Sorry, folks! Due to "unforeseen circumstances" the dinner has been canceled. But you can still indulge in Ivan Ramen in the city. Or, of course, get delicious Momi Ramen right here in the Hamptons.
Curious to find out more, we asked the self described "Jewish kid from Long Island" (Syosset) about the Japanese noodley goodness he specializes in.
Do you think being Jewish—that love of good food—has something to do with your love of being a cook?
Yes, but my mother didn’t love food and would yell at me if I ate too much. She was the anti-Jewish mother!
Is there a specific way to eat ramen? Are we supposed to eat the toppings separately?
You can do whatever you want. You can stir the toppings in if you like. The most important thing is to eat it quickly. Slurp it! Eat it while it’s hot.
The example I always give is that it’s similar to the way you need to eat a good pizza right out of the oven. No self-respecting New York pizza maven is going to chat when their pizza arrives. The crust is going to get hard and cheese will lose its molten deliciousness.
Most Americans are not used to eating like that: they want to chat over their food. But with ramen, you need to eat it quickly, while it’s hot. After a while, the noodles get soft and the texture changes; the broth loses some of its distinctive flavor from the flour in the noodles.
Do you serve different styles of ramen here as opposed to Japan? More Western flavorings?
The fascinating thing about ramen in Japan is that there are no real rules. It’s like a sandwich: you can put anything together, as long as it’s good and the balance is right. Even a nonfoodie knows a bad sandwich from a good sandwich.
Ramen is the same thing: you need the right balance of soup, broth, noodles, and topping. A bad sandwich falls apart. When you slurp the soup the noodles should shoot into your mouth. A bad bowl of ramen is out of balance.

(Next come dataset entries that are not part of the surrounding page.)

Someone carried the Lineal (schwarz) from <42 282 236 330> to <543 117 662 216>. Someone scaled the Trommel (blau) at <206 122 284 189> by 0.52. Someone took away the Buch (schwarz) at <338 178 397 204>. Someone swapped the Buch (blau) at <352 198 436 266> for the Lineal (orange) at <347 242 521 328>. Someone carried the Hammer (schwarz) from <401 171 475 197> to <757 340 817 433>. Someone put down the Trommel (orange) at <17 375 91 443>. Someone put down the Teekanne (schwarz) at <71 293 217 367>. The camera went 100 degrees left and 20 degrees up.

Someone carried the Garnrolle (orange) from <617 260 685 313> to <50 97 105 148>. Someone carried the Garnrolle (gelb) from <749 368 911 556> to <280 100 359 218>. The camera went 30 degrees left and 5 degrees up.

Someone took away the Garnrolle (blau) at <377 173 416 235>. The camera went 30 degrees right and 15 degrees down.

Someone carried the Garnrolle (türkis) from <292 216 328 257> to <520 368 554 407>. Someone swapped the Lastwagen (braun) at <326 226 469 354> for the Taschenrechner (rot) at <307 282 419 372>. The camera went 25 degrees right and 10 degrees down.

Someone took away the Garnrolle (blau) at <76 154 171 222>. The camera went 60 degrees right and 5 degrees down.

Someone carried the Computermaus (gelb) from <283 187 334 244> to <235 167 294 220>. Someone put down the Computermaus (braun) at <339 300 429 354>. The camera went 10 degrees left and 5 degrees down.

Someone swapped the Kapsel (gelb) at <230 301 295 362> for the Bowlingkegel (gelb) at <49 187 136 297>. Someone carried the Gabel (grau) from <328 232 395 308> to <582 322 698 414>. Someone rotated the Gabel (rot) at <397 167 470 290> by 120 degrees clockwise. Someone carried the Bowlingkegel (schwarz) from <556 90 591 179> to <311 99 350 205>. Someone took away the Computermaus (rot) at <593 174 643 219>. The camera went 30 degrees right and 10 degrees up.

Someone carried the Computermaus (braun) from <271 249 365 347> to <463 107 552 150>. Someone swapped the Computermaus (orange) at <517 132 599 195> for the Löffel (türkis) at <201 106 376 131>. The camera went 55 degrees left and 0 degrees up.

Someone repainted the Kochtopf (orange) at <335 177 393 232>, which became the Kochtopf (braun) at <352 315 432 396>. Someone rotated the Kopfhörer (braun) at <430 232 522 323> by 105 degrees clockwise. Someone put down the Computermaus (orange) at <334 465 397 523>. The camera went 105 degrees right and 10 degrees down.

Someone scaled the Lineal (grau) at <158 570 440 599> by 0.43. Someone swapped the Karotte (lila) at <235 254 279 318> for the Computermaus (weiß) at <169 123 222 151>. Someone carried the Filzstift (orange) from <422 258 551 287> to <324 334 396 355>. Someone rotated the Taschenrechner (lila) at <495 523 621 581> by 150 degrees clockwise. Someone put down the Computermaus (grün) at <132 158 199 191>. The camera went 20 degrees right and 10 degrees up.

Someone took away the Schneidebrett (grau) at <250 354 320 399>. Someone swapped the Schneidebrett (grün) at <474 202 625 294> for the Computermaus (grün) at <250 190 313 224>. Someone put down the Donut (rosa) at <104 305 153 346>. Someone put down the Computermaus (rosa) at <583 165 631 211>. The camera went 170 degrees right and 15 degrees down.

Is authentic ramen something that could be made at home in the US?
Ramen made properly is several day process. You need to simmer the broth for a long time, make your own noodles, render your fat. But each component can be made separately. You can interrupt and freeze some stuff in the middle, but it’s perfectly possible. In my book, I devote 38 pages to the preparation of ramen. And it’s really fun.